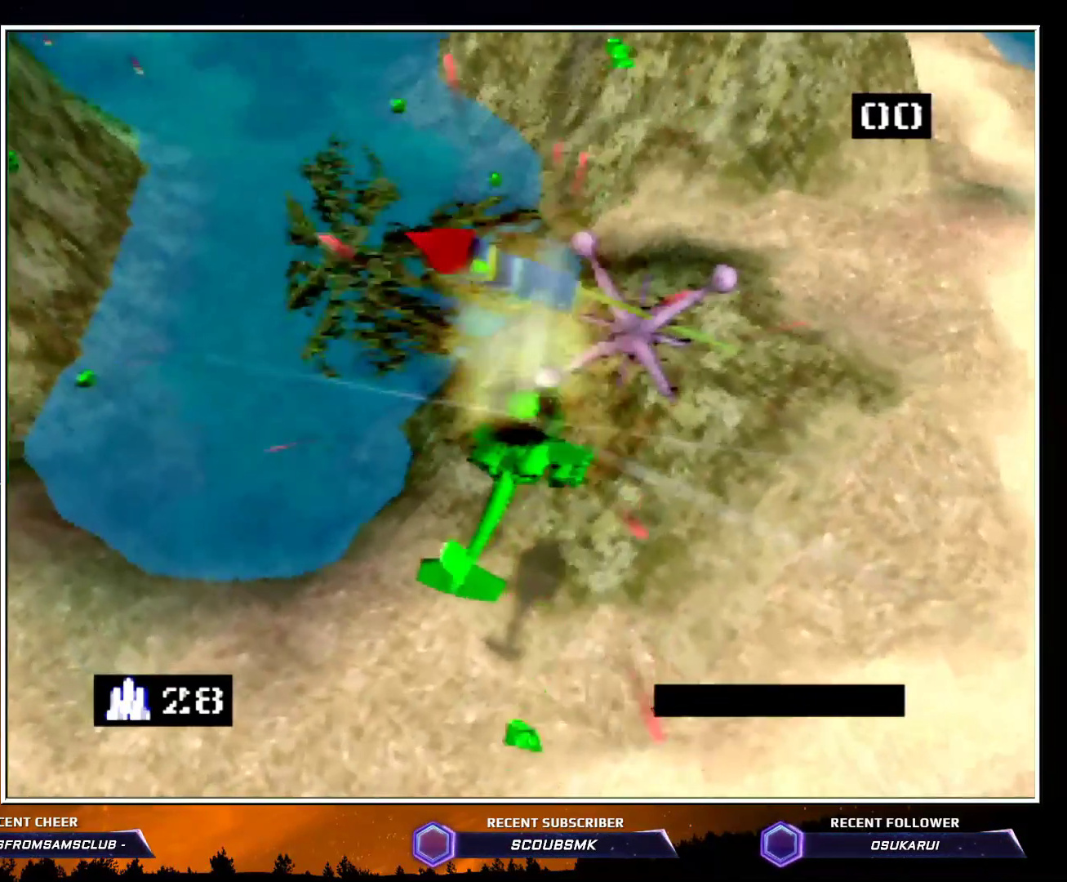
{"buttons": ["A"], "left_stick": "center", "events": [[83, "A", "up"], [200, "A", "down"], [300, "A", "up"], [483, "A", "down"]]}
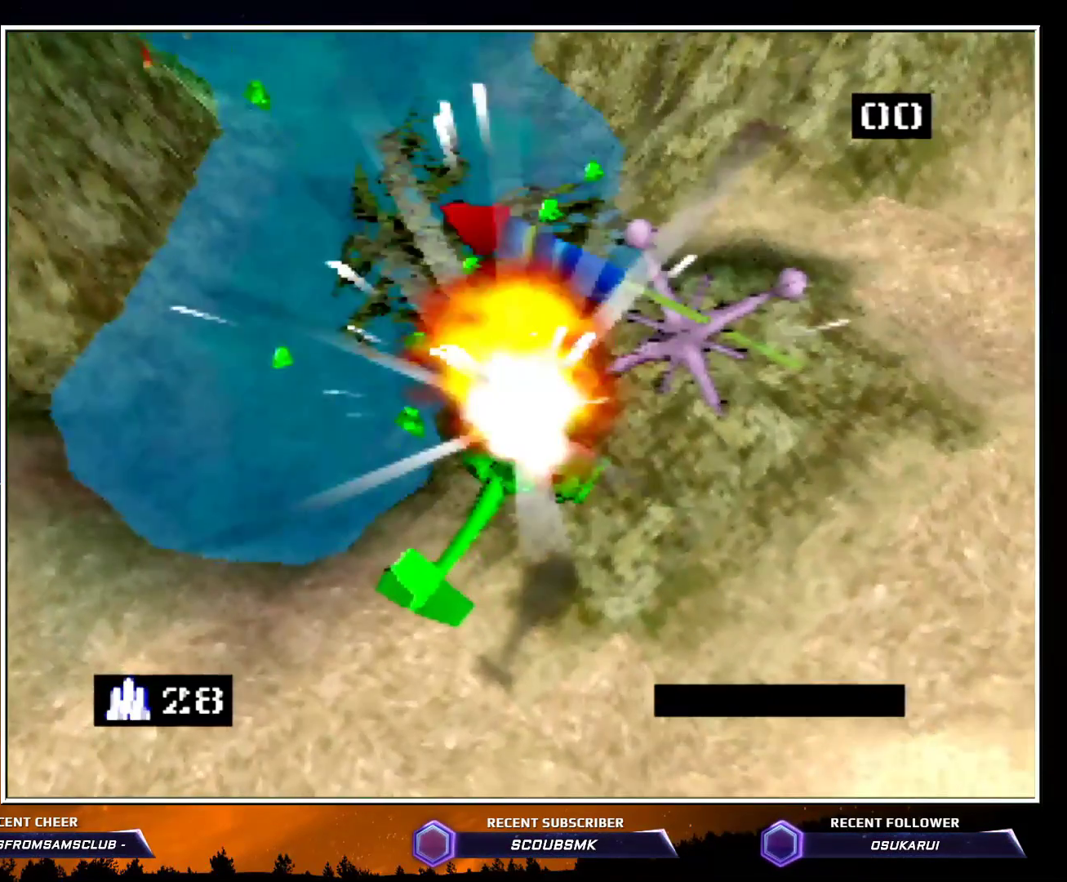
{"buttons": ["A"], "left_stick": "center", "events": [[83, "A", "up"], [133, "A", "down"], [300, "A", "up"], [333, "A", "down"], [450, "A", "up"], [483, "A", "down"]]}
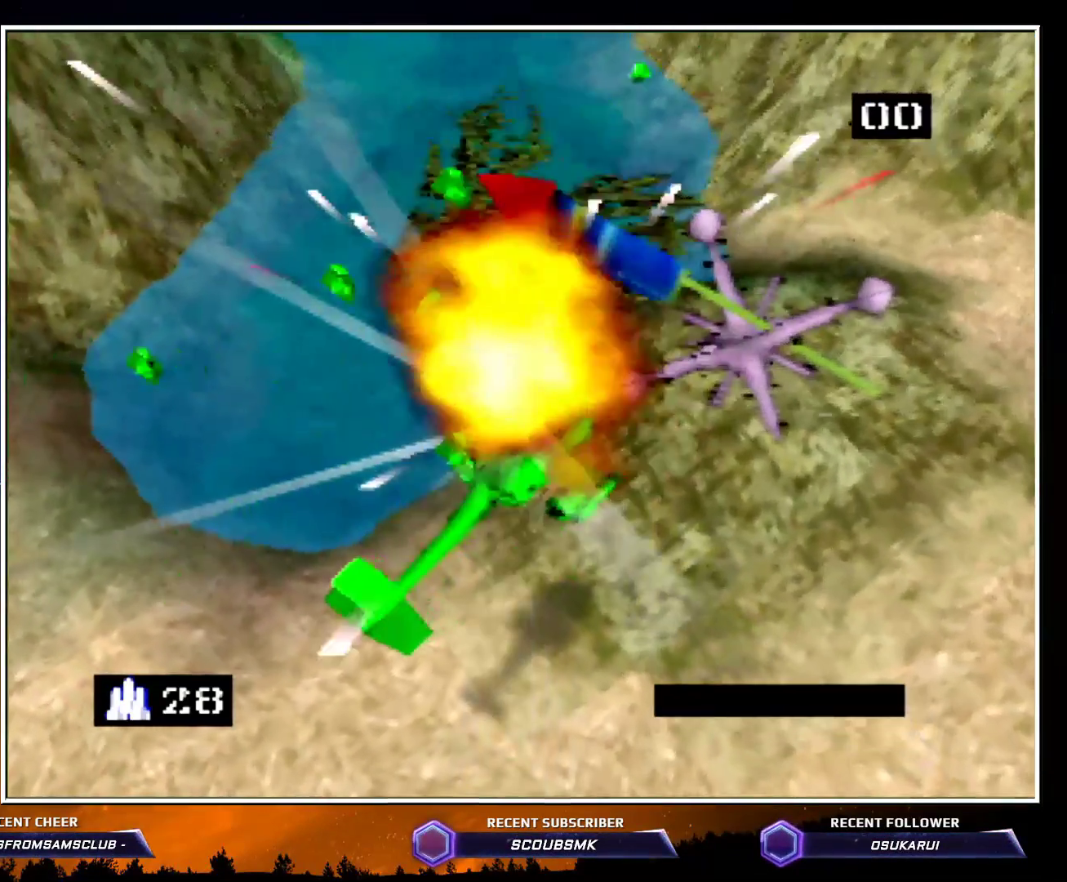
{"buttons": ["A"], "left_stick": "center", "events": [[133, "A", "up"], [350, "A", "down"]]}
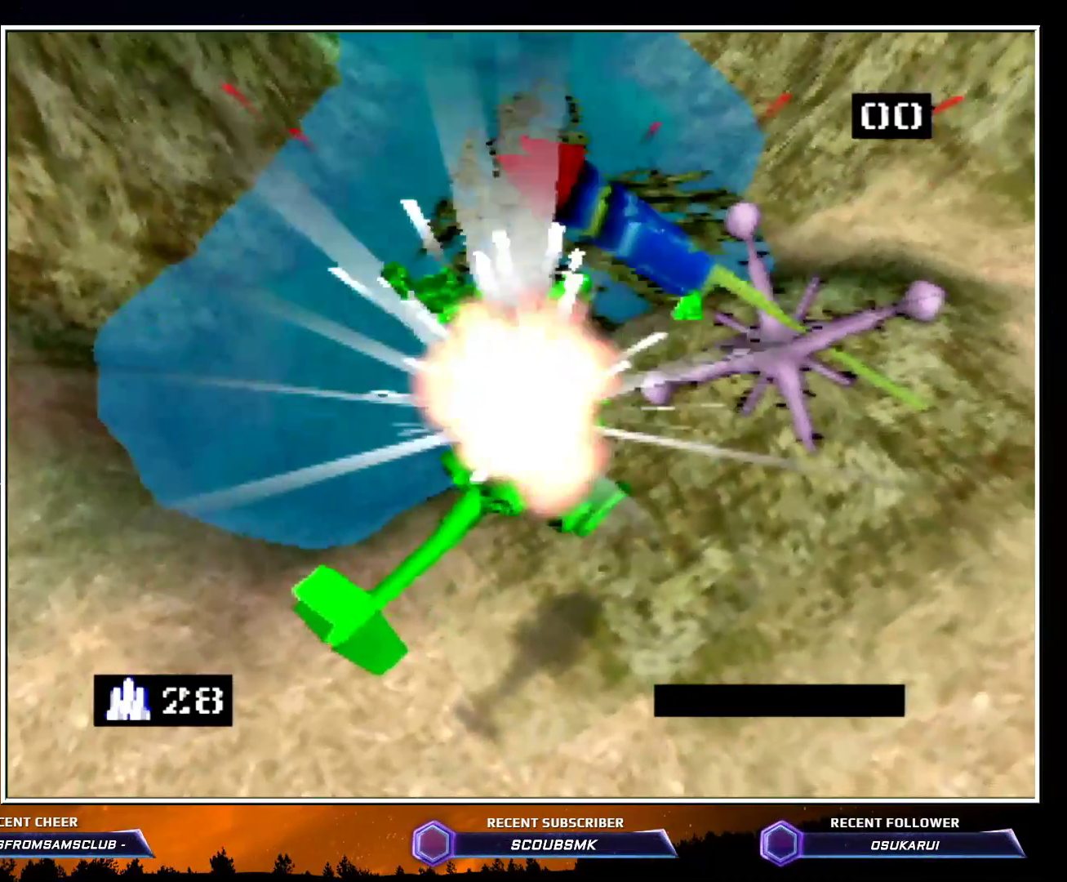
{"buttons": ["A"], "left_stick": "center", "events": [[133, "A", "up"], [233, "A", "down"], [333, "A", "up"], [367, "A", "down"], [417, "A", "up"], [483, "A", "down"]]}
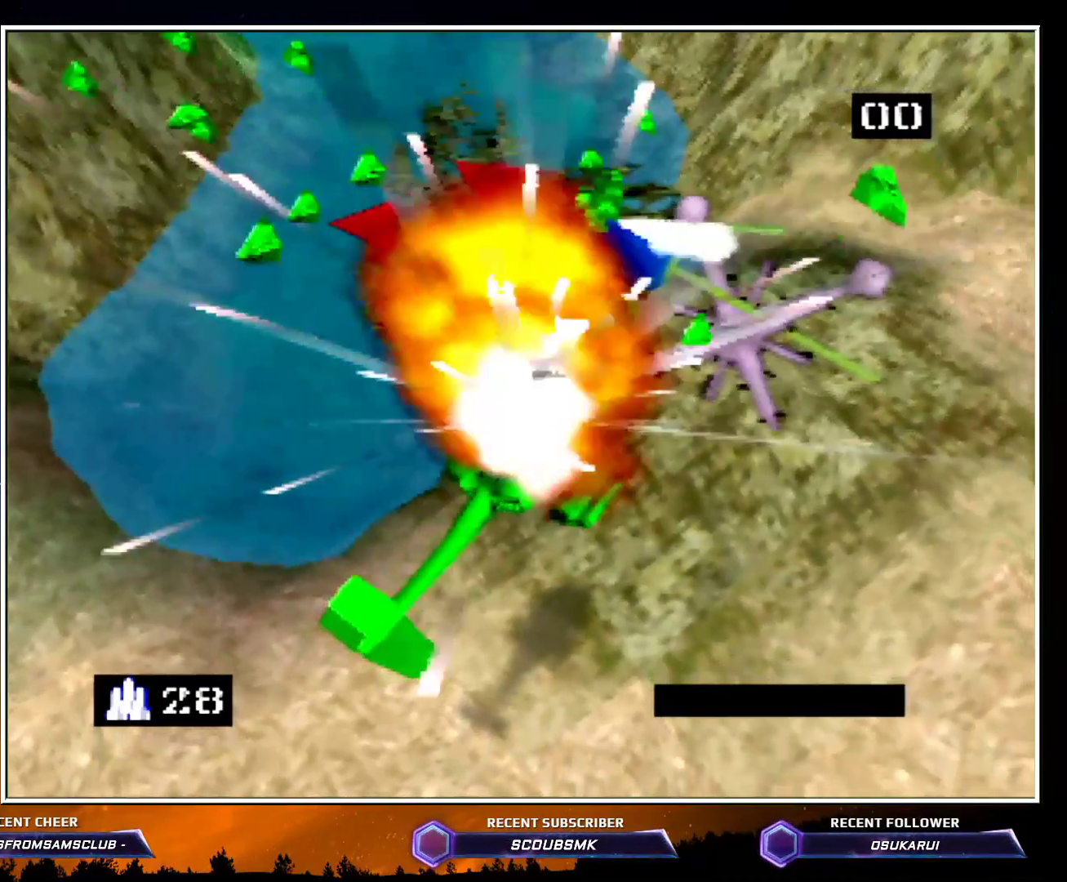
{"buttons": [], "left_stick": "center", "events": [[67, "A", "up"]]}
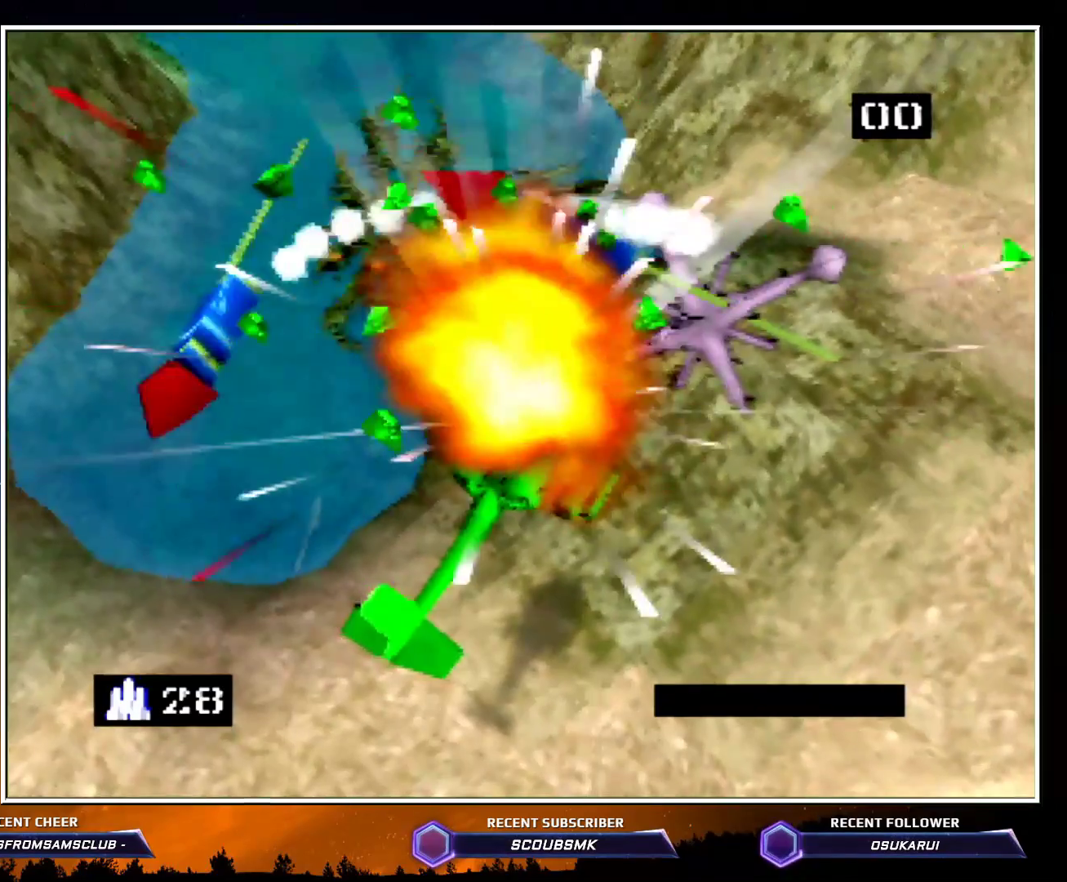
{"buttons": [], "left_stick": "center", "events": [[317, "A", "down"], [383, "A", "up"]]}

________________________________________

- [Directions]:
Write out all of the data above exactly, pictures excluded.

- [Your solution]:
{"buttons": ["A"], "left_stick": "center", "events": [[83, "A", "up"], [200, "A", "down"], [300, "A", "up"], [483, "A", "down"]]}
{"buttons": ["A"], "left_stick": "center", "events": [[83, "A", "up"], [133, "A", "down"], [300, "A", "up"], [333, "A", "down"], [450, "A", "up"], [483, "A", "down"]]}
{"buttons": ["A"], "left_stick": "center", "events": [[133, "A", "up"], [350, "A", "down"]]}
{"buttons": ["A"], "left_stick": "center", "events": [[133, "A", "up"], [233, "A", "down"], [333, "A", "up"], [367, "A", "down"], [417, "A", "up"], [483, "A", "down"]]}
{"buttons": [], "left_stick": "center", "events": [[67, "A", "up"]]}
{"buttons": [], "left_stick": "center", "events": [[317, "A", "down"], [383, "A", "up"]]}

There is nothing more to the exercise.